De Verenigde Staten hebben donderdagvond sancties aangekondigd tegen Abdel Fattah al-Burhan, de Soedanese regeringsleider en het hoofd van het staatsleger. In een verklaring beschuldigen de VS de leider van Soedanese troepen ervan oorlogvoering met de paramilitaire Rapid Support Forces (RSF) boven vredesonderhandelingen te plaatsen, dodelijke aanvallen op burgers uit te voeren, en structureel humanitaire hulp te blokkeren.

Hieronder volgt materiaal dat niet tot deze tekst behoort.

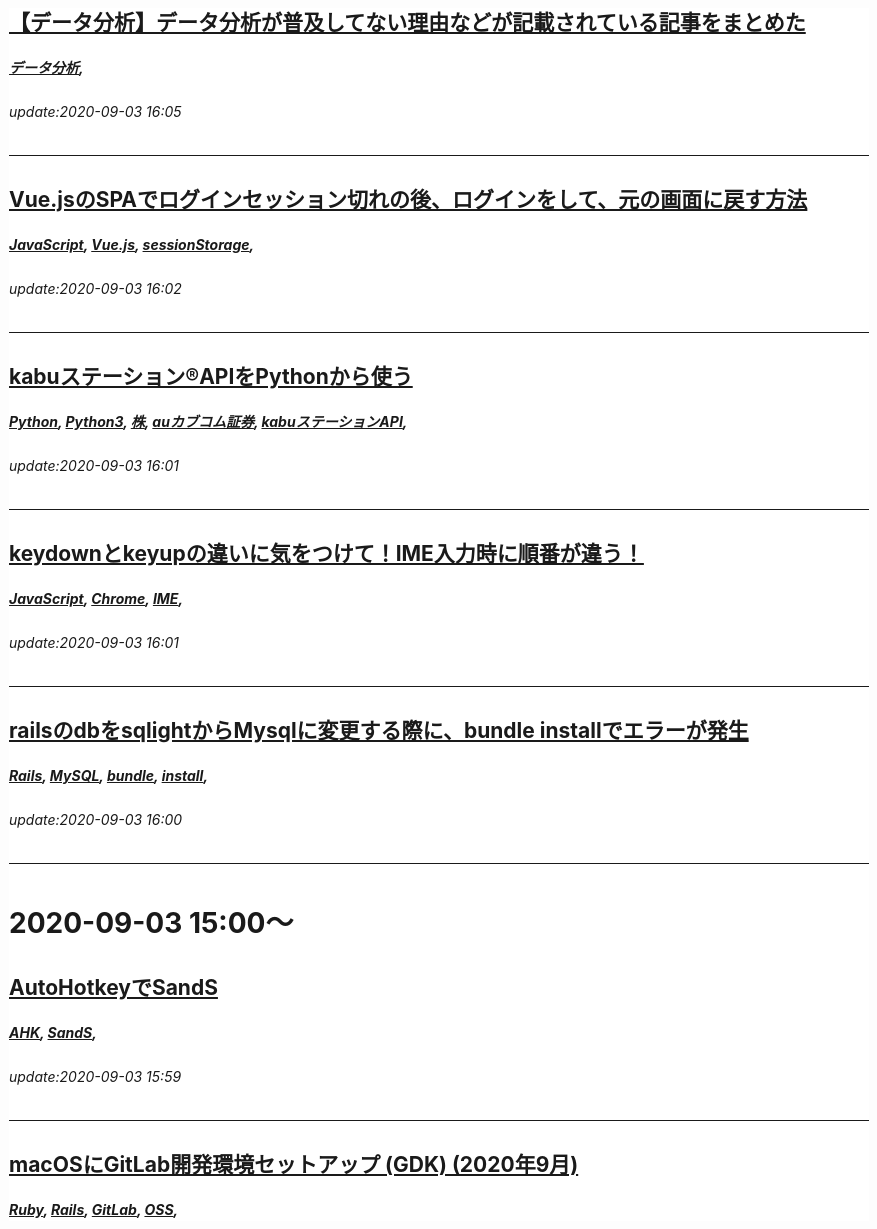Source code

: ## [【データ分析】データ分析が普及してない理由などが記載されている記事をまとめた](https://qiita.com/Mune_robo/items/e11056f8a261a2cc8b8e)
##### [データ分析](https://qiita.com/tags/データ分析), 
###### update:2020-09-03 16:05
---
## [Vue.jsのSPAでログインセッション切れの後、ログインをして、元の画面に戻す方法](https://qiita.com/idani/items/d5c02b403ef479c286bc)
##### [JavaScript](https://qiita.com/tags/JavaScript), [Vue.js](https://qiita.com/tags/Vue.js), [sessionStorage](https://qiita.com/tags/sessionStorage), 
###### update:2020-09-03 16:02
---
## [kabuステーション®APIをPythonから使う](https://qiita.com/shirasublue/items/914e1d62d8308623b56b)
##### [Python](https://qiita.com/tags/Python), [Python3](https://qiita.com/tags/Python3), [株](https://qiita.com/tags/株), [auカブコム証券](https://qiita.com/tags/auカブコム証券), [kabuステーションAPI](https://qiita.com/tags/kabuステーションAPI), 
###### update:2020-09-03 16:01
---
## [keydownとkeyupの違いに気をつけて！IME入力時に順番が違う！](https://qiita.com/fj_yohei/items/d23e1c66c8627e4232df)
##### [JavaScript](https://qiita.com/tags/JavaScript), [Chrome](https://qiita.com/tags/Chrome), [IME](https://qiita.com/tags/IME), 
###### update:2020-09-03 16:01
---
## [railsのdbをsqlightからMysqlに変更する際に、bundle installでエラーが発生 ](https://qiita.com/hidetoshi-tsubaki/items/492247a2fa5f35921bca)
##### [Rails](https://qiita.com/tags/Rails), [MySQL](https://qiita.com/tags/MySQL), [bundle](https://qiita.com/tags/bundle), [install](https://qiita.com/tags/install), 
###### update:2020-09-03 16:00
---




# 2020-09-03 15:00～
## [AutoHotkeyでSandS](https://qiita.com/azuwai2/items/e65af02c061ce80ccf91)
##### [AHK](https://qiita.com/tags/AHK), [SandS](https://qiita.com/tags/SandS), 
###### update:2020-09-03 15:59
---
## [macOSにGitLab開発環境セットアップ (GDK) (2020年9月)](https://qiita.com/tnir/items/ec704a58a7b54949cf7f)
##### [Ruby](https://qiita.com/tags/Ruby), [Rails](https://qiita.com/tags/Rails), [GitLab](https://qiita.com/tags/GitLab), [OSS](https://qiita.com/tags/OSS),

Donderdag maakte The New York Times melding van ernstige schendingen van het oorlogsrecht door de troepen van al-Burhan. De krant schrijft op basis van Amerikaanse functionarissen dat het regeringsleger tot twee keer toe chemische wapens heeft ingezet tegen leden van RSF. De Amerikaanse minister van Buitenlandse Zaken Antony Blinken stelde in december 2023 al dat leden van het regeringsleger oorlogsmisdaden hadden gepleegd.
In de verklaring van donderdag stellen de VS dat zowel de regeringstroepen als RSF gebruikmaken van „schaamteloze oorlogstactieken” en daarom verantwoordelijk zijn voor „een van de ergste humanitaire crises ter wereld, waarbij hongersnood is uitgeroepen in vijf regio’s van het land”. Wapenleveranciers van de regeringstroepen worden ook gesanctioneerd. De sancties bevriezen onder meer alle Amerikaanse tegoeden in Soedan en verbieden Amerikanen om te handelen met degenen die zijn gesanctioneerd.
‘Ongeschikt’
Het staatsleger en de RSF zijn sinds april 2023 verwikkeld in een bloedige machtsstrijd om de controle over Soedan. Tegen de leider van de RSF, Mohammad Hamdan Daglo Mousa, – kortweg ‘Hemedti’ – waren al sancties uitgeroepen. Washington beschuldigde zijn militie afgelopen week van genocide. Eerder beschuldigde Human Rights Watch de RSF ook al van genocide en etnische zuivering in Darfur tegenover de etnische groep Massalit en andere niet-Arabische bevolkingsgroepen.
Met de sancties willen de VS benadrukken dat zowel de leiders van de RSF als het staatsleger ongeschikt zijn om een vreedzaam Soedan te besturen, aldus de verklaring donderdag. Met dezelfde reden sanctioneerde ook de Europese Unie zes personen van zowel het regeringsleger als de RSF. De oorlog heeft sinds het begin al van tienduizenden mensen het leven geëist en elf miljoen mensen zijn ontheemd geraakt. Meer dan 25 miljoen mensen hebben volgens de Verenigde Naties humanitaire hulp nodig.